When do we call a slave a slave? The question came up recently when Rand and Ron Paul described a right to health care as leading, ultimately, to slavery:
[W]hen I hear this stuff I think of my former professor, the late great libertarian political philosopher Robert Nozick who developed the notion (“demoktesis”) that democratic governance is a form of slavery. Nozick is a very smart guy and the position is rigorously argued. That said, regulated welfare state capitalism is clearly not actually the same as slavery.
I was never lucky enough to study under Nozick, but I think the great libertarian might agree with his pupil. Consider Nozick’s “Tale of the Slave” in Anarchy, State, and Utopia (pp 290-291, for those following at home). Roughly, picture that each of the following is about you, and that each represents a development from the previous scenario:
- There is a slave completely at his master’s mercy. He’s arbitrarily beaten and made to work late at night. We infer he is treated with no form of dignity or respect, given no choice of occupation, and given no leisure time.
- The master of the second slave is kindlier. He only beats the slave for stated infractions. The slave gets some free time, too.
- The master has a group of slaves, and he allocates resources to them based on needs and merit.
- The master demands only three days’ work per week. The rest is free time.
- The master lets the slaves earn wages full-time. He only requires that you send him three-sevenths of what you earn. (No, you don’t get any voice in how it is spent.) You may occasionally be conscripted for involuntary labor in an emergency. Certain dangerous acts — mountain climbing, smoking cigarettes — are forbidden to you.
- The master has 10,000 slaves. Each of the others votes, but not you, and they do not consult you on their decisions. The vote determines how the plantation will be run. (I infer, though some do not, that the slaves could vote you into a lower-numbered state in the sequence. Nozick states that they may adopt kinder procedures, but he doesn’t rule out the possibility of harsher ones.)
- Though you still don’t have the vote, you may discuss upcoming decisions with the 10,000 slave-electors. Then they vote, and the results are binding.
- In appreciation for your useful input, they let you cast a vote on a piece of paper separate from their ballots. If they happen to deadlock — 5,000 to 5,000 — they will look at your vote. Otherwise, they won’t. So far, it has never happened, not even once.
- They throw your vote in with theirs.
Nozick’s question: When did you cease to be a slave? Annoyingly, he doesn’t answer. My answer is below the fold.
I would say that for the entire sequence, I remain a slave. What would make me not a slave?
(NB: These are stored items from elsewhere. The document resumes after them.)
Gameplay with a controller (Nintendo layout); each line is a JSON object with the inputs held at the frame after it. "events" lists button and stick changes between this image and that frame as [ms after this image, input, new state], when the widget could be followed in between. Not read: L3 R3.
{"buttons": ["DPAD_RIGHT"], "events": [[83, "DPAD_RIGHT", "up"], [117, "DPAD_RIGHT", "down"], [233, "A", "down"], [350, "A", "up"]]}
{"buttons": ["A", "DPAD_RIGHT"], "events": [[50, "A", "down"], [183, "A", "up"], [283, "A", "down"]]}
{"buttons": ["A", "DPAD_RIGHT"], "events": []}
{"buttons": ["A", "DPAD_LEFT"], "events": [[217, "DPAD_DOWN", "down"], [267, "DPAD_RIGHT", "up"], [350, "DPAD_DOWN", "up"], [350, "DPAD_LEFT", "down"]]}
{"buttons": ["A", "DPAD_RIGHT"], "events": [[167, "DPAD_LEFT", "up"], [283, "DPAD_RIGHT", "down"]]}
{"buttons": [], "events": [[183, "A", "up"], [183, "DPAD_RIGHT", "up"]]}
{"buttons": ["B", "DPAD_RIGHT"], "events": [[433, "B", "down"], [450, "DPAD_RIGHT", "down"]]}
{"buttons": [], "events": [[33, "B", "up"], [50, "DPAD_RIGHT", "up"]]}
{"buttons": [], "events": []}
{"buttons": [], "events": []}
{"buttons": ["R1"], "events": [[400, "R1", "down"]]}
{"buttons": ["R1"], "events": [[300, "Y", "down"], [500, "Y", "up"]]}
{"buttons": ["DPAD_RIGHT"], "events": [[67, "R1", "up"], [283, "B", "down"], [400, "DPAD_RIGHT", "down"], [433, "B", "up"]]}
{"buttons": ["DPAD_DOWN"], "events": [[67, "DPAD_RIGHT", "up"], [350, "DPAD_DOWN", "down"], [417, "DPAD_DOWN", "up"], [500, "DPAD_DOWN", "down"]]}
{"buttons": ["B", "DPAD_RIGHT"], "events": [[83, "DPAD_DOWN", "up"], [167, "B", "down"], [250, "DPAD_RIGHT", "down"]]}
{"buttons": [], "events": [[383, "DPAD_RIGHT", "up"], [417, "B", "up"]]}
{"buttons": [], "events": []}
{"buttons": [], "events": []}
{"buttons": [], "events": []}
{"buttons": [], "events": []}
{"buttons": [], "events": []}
I’d demand three things:
- A clear statement, with reasonable assurances of compliance, about what the democratic polity is permitted to do, beyond which its actions are illegitimate.
- A clear statement, with reasonable assurances of compliance, that I as an individual retain residual rights that the polity cannot alienate from me, not even by the unanimous consent of the others.
- A guarantee that I as a person am not to be bought or sold, and that no part of my labor or property will be taken from me arbitrarily.
While Nozick really does lay bare the compulsion inherent in democratic government, in a sense he’s also performing a parlor trick — we do not have the government that he (rightly) complains about.
If this seems to defang Nozick entirely too much, I’ll simply point out that many, many people would be delighted to have just such a government.
I would not. I would further suggest that a guarantee of universal health care runs afoul of the first of my preconditions for not being a slave, at least as that precondition is implemented, because it is not authorized by the Constitution. My Cato colleague Roger Pilon explains why the General Welfare clause doesn’t get us there, with an assist from James Madison, who wrote:
Some, who have not denied the necessity of the power of taxation, have grounded a very fierce attack against the Constitution, on the language in which it is defined. It has been urged and echoed, that the power “to lay and collect taxes, duties, imposts, and excises, to pay the debts, and provide for the common defense and general welfare of the United States,” amounts to an unlimited commission to exercise every power which may be alleged to be necessary for the common defense or general welfare. No stronger proof could be given of the distress under which these writers labor for objections, than their stooping to such a misconstruction…. Had no other enumeration or definition of the powers of the Congress been found in the Constitution, than the general expressions just cited, the authors of the objection might have had some color for it…. But what color can the objection have, when a specification of the objects alluded to by these general terms immediately follows, and is not even separated by a longer pause than a semicolon?